Plaintiff brought claims against Defendants alleging they violated the Robinson-Patman Act, 15 U.S.C.§ 13(a). The Act prohibits sellers from having two prices for the same product. The goal of the Act is to prevent large buyers from getting better pricing than smaller buyers. In this case, Plaintiff alleged that the manufacturer controlled the distributor’s resale price in violation of the Act.
After reviewing the matter, the District Court granted the Defendants’ motions to dismiss with prejudice.
Plaintiff appealed arguing (1) that the district court erred in granting the motions to dismiss for failure to state a plausible claim, and (2) the district court erred in failing to allow Plaintiff to amend its complaint or in the alternative dismissing without prejudice. New Albany Tractor at *4.

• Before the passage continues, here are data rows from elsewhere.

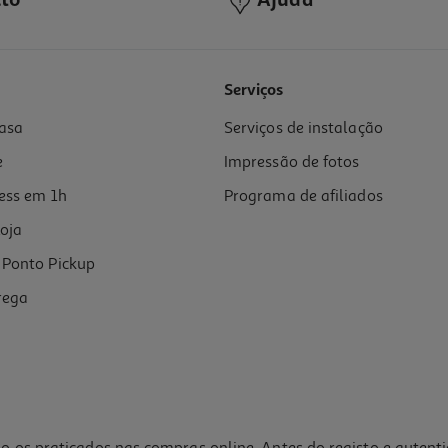
to
Ajuda
Serviços
asa
Serviços de instalação
e
Impressão de fotos
ess em 1h
Programa de afiliados
oja
Ponto Pickup
rega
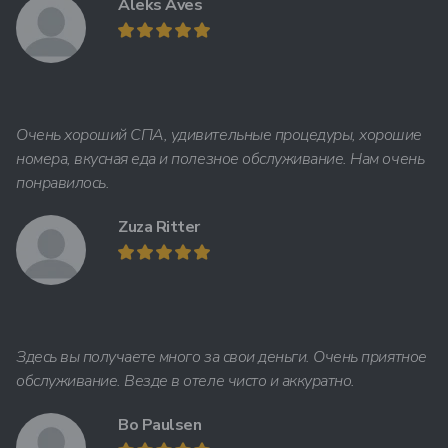
Aleks Aves
Очень хороший СПА, удивительные процедуры, хорошие
номера, вкусная еда и полезное обслуживание. Нам очень
понравилось.
Zuza Ritter
Здесь вы получаете много за свои деньги. Очень приятное
обслуживание. Везде в отеле чисто и аккуратно.
Bo Paulsen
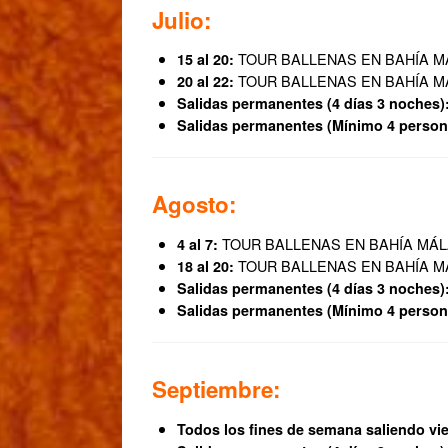
Julio:
TOUR BALLENAS EN BAHÍA 
15 al 20:
TOUR BALLENAS EN BAHÍA 
20 al 22:
Salidas permanentes (4 días 3 noches)
Salidas permanentes (Mínimo 4 person
Agosto:
TOUR BALLENAS EN BAHÍA MÁ
4 al 7:
TOUR BALLENAS EN BAHÍA 
18 al 20:
Salidas permanentes (4 días 3 noches)
Salidas permanentes (Mínimo 4 person
Septiembre:
Todos los fines de semana saliendo vi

Plaintiff had sought to prove that the arrangement between the two Defendants caused it to pay a discriminatory price, but because it could not conduct discovery, it could not get the information to support its claims. The Court stated, “The plaintiff apparently can no longer obtain the factual detail necessary because the language of Iqbal specifically directs that no discovery may be conducted in cases such as this, even when the information needed to establish a claim of discriminatory pricing is solely within the purview of the defendant or a third party, as it is here.” Id. at *5 (citing Ashcroft v. Iqbal, 129 S. Ct. at 1954).
The Court analyzed the Robinson-Patman Act and concluded that without knowledge from the Defendants, the Plaintiff could not plausibly allege a violation of the Act. The Court affirmed the district court’s decision to dismiss Plaintiff’s claim.

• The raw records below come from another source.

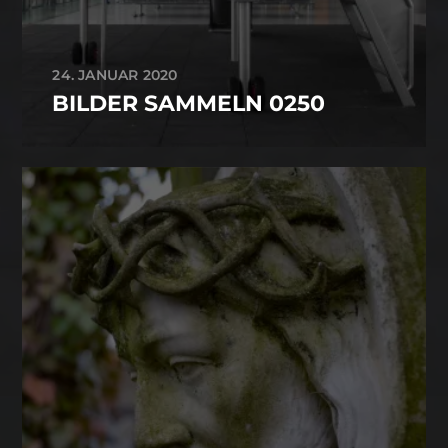
24. JANUAR 2020
BILDER SAMMELN 0250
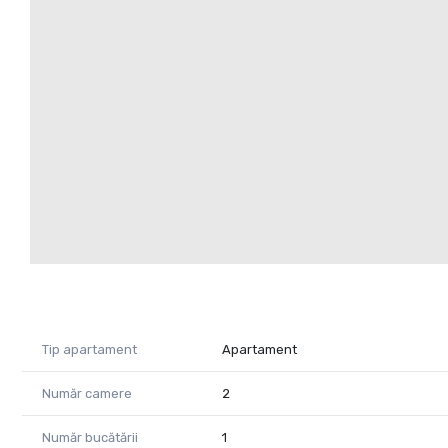
telefon : 0722375289
e-mail : daniela.ianc@propertylab.ro
CP2605144
Tip apartament
Apartament
Număr camere
2
Număr bucătării
1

Next, the Court addressed the issues of leave to amend and dismissal with prejudice. The Court found that since Plaintiff had not sought leave to amend, it had waived that argument. As for dismissal with prejudice, the Court noted that the lower court had granted Plaintiff ample opportunity to submit additional evidence in support of its claims. In particular, the Court referenced an extensive affidavit from Plaintiff’s President that was submitted to supplement the allegations of the Complaint. The Court again stated that the information necessary to the Plaintiff’s claims was in the hands of the Defendants. Nevertheless, the Court found that the lower court had not abused its discretion in dismissing the claims with prejudice.
The ultimate conclusion is that complaints in the federal courts that fail to state a plausible claim, even where the evidence needed for such a claim is in the hands of the defendant, will be dismissed and likely with prejudice.